Input section start

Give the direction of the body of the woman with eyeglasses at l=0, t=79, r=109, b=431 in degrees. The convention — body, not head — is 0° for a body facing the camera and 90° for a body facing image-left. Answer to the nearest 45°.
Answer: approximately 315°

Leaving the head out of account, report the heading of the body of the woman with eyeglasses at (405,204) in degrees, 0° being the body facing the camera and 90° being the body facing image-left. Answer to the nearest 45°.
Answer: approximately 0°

Input section end
Input section start

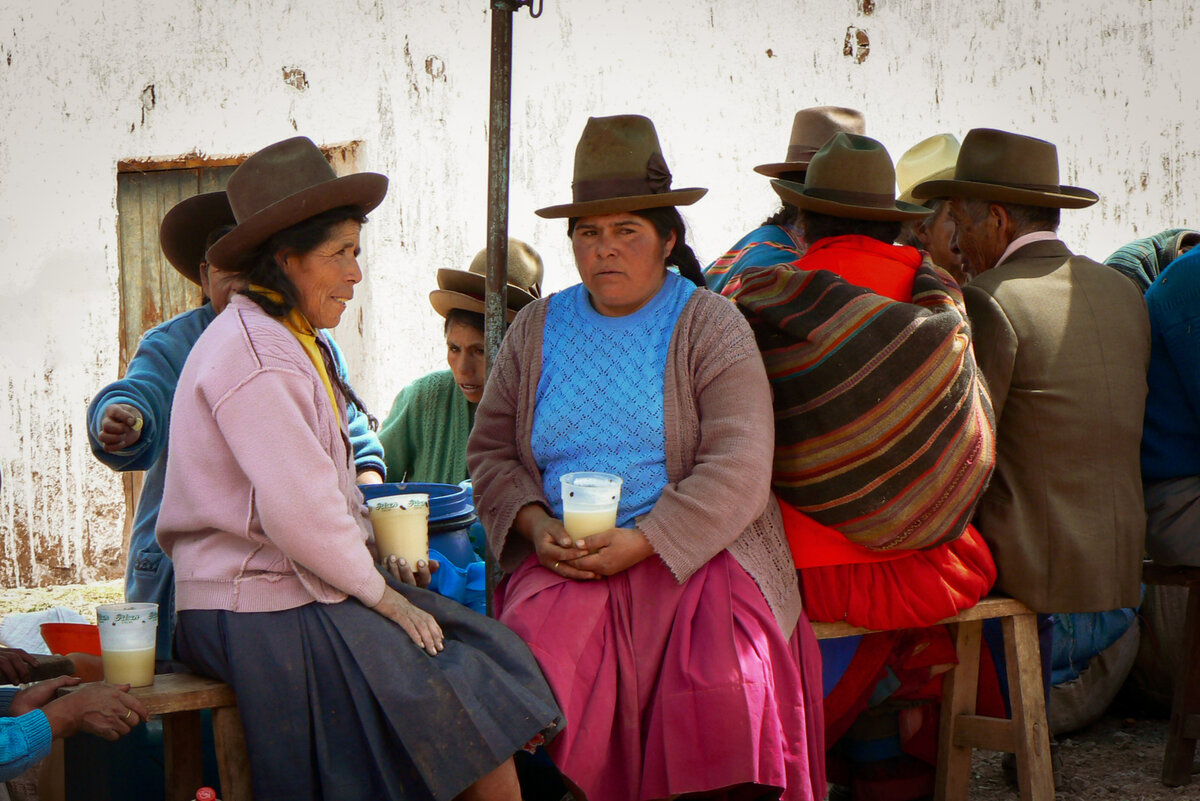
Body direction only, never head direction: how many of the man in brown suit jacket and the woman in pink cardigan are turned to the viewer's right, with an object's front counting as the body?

Input section end

__What is required__. Tally the lines in the data above that contain the string "nearest" and reply with only the number.

__Response to the task__. 2